This trip included 10 volunteers and we are now familiar with the check-in procedure: Hand over driver’s license, obtain a locker key, put all belongings in locker, including wrist watches and any jewelry. The woman at the check-in desk knows me now, since I’m the one who can’t go through the metal detector due to having a pace maker. I do have to turn out my pockets so they can make sure I’m not carrying anything into the meeting room.
My first visit was with Gloria (not her real name) from Russia. Gloria sustained an injury when the woman in the upper bunk in the dorm jumped down just as Gloria was standing up and knocked her to the floor. She was taken by ambulance to the hospital with a concussion and bruising. Due to the concussion, she was moved to a different dorm with less noise and less bright light. Gloria and I met in a small room and spoke via a telephone. She was behind a glass panel, which made it difficult to communicate. I do have to say, however, it was a lot quieter than the main meeting room. The good news is that Gloria has a new attorney who is pursuing her case since she is a victim of human trafficking.
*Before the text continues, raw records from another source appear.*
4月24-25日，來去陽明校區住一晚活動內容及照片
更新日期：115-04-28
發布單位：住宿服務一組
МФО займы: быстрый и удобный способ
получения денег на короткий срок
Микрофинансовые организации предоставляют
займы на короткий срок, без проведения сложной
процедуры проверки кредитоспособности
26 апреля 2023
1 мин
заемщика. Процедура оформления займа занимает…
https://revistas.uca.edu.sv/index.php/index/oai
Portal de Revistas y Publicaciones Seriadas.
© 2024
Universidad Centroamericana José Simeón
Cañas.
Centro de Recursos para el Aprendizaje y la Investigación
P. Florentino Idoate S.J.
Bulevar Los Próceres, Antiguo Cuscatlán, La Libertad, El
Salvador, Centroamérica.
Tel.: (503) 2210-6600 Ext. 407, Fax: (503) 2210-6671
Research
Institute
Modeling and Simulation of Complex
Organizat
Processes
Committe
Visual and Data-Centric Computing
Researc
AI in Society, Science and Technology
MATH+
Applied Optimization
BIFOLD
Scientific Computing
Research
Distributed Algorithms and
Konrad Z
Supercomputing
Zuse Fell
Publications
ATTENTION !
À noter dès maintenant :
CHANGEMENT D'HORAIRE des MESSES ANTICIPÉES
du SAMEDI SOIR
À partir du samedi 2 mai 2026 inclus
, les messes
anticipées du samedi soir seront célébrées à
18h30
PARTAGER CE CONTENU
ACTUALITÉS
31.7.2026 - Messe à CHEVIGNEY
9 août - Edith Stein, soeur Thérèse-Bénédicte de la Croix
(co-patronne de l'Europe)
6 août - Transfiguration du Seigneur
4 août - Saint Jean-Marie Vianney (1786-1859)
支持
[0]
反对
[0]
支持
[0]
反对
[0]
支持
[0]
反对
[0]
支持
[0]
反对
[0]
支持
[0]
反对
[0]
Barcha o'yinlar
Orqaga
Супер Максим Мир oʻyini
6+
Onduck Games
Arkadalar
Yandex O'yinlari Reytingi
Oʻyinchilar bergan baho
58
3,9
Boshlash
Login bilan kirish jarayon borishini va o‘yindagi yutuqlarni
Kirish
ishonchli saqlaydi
I then met with Emma (also not her real name), from Jamaica. Since we have visited before and we write back and forth, it was good to catch up on her news, which is mainly that detention life is so completely boring and hopeless that it can’t be described. We did talk about me sending a book to her; she requested something in the Christian fiction category. Since any books must be sent directly from a book store or Amazon and have to be preapproved by the detention center, it isn’t as easy as you might think. The staff at Barnes and Noble was very helpful —they provided a list of Christian fiction books so Gloria can get the one she selects approved before it is mailed. (Otherwise, the book would be returned.)